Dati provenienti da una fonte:
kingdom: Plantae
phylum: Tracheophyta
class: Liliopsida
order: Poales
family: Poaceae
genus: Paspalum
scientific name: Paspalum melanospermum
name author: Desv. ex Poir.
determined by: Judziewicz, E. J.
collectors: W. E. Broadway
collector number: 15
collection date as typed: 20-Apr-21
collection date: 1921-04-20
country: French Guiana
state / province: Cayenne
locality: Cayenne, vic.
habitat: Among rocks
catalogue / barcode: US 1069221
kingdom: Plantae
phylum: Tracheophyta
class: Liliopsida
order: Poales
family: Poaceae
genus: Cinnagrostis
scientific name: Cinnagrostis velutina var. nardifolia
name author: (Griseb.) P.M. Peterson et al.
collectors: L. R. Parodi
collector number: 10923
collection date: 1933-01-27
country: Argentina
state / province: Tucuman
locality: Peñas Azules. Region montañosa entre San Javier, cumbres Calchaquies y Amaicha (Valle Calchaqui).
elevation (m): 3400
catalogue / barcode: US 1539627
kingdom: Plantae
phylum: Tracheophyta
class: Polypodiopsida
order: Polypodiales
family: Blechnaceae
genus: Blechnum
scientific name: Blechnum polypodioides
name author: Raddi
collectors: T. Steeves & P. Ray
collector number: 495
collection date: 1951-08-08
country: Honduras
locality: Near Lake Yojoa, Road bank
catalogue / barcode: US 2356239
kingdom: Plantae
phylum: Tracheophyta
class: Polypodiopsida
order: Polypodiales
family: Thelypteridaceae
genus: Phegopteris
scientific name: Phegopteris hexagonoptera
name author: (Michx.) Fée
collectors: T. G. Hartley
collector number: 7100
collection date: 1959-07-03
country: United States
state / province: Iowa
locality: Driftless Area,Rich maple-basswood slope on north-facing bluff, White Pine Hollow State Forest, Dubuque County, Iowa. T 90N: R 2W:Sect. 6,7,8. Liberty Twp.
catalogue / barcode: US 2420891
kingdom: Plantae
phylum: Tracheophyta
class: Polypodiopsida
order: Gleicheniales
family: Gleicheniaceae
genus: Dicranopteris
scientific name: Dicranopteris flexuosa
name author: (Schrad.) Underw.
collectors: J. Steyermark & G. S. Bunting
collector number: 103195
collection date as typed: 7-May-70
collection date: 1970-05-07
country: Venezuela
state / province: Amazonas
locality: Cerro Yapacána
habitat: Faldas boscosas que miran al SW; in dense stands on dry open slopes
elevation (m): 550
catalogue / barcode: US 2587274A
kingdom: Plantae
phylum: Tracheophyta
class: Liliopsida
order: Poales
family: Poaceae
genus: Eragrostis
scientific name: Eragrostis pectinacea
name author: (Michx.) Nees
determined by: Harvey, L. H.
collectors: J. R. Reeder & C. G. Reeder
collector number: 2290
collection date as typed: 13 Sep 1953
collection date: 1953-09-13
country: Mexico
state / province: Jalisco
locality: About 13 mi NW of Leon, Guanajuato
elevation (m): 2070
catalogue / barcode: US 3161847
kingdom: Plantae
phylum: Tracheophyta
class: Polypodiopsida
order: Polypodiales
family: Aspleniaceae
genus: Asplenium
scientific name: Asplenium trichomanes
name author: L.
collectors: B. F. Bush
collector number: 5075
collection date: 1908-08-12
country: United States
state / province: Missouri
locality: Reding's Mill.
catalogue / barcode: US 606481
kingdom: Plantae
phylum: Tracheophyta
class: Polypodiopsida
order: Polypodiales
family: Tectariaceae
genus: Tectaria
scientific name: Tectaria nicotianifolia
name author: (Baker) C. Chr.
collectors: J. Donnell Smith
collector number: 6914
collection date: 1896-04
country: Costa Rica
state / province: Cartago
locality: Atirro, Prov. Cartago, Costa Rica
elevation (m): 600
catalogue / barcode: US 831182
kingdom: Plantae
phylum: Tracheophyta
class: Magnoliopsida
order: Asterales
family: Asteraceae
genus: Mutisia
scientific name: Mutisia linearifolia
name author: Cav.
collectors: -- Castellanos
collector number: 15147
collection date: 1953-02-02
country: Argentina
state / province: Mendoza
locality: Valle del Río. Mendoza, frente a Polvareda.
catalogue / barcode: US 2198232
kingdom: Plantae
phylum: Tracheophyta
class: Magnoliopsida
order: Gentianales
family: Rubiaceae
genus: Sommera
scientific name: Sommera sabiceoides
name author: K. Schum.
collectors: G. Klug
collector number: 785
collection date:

Consegna: Aggiorna il tratto che va dalla riga contenente "genus: Eragrostis" fino alla fine dei dati, sostituendo "locality" con "place" e lasciando invariato tutto il resto. Riporta soltanto questo tratto.

Risultato:
genus: Eragrostis
scientific name: Eragrostis pectinacea
name author: (Michx.) Nees
determined by: Harvey, L. H.
collectors: J. R. Reeder & C. G. Reeder
collector number: 2290
collection date as typed: 13 Sep 1953
collection date: 1953-09-13
country: Mexico
state / province: Jalisco
place: About 13 mi NW of Leon, Guanajuato
elevation (m): 2070
catalogue / barcode: US 3161847
kingdom: Plantae
phylum: Tracheophyta
class: Polypodiopsida
order: Polypodiales
family: Aspleniaceae
genus: Asplenium
scientific name: Asplenium trichomanes
name author: L.
collectors: B. F. Bush
collector number: 5075
collection date: 1908-08-12
country: United States
state / province: Missouri
place: Reding's Mill.
catalogue / barcode: US 606481
kingdom: Plantae
phylum: Tracheophyta
class: Polypodiopsida
order: Polypodiales
family: Tectariaceae
genus: Tectaria
scientific name: Tectaria nicotianifolia
name author: (Baker) C. Chr.
collectors: J. Donnell Smith
collector number: 6914
collection date: 1896-04
country: Costa Rica
state / province: Cartago
place: Atirro, Prov. Cartago, Costa Rica
elevation (m): 600
catalogue / barcode: US 831182
kingdom: Plantae
phylum: Tracheophyta
class: Magnoliopsida
order: Asterales
family: Asteraceae
genus: Mutisia
scientific name: Mutisia linearifolia
name author: Cav.
collectors: -- Castellanos
collector number: 15147
collection date: 1953-02-02
country: Argentina
state / province: Mendoza
place: Valle del Río. Mendoza, frente a Polvareda.
catalogue / barcode: US 2198232
kingdom: Plantae
phylum: Tracheophyta
class: Magnoliopsida
order: Gentianales
family: Rubiaceae
genus: Sommera
scientific name: Sommera sabiceoides
name author: K. Schum.
collectors: G. Klug
collector number: 785
collection date:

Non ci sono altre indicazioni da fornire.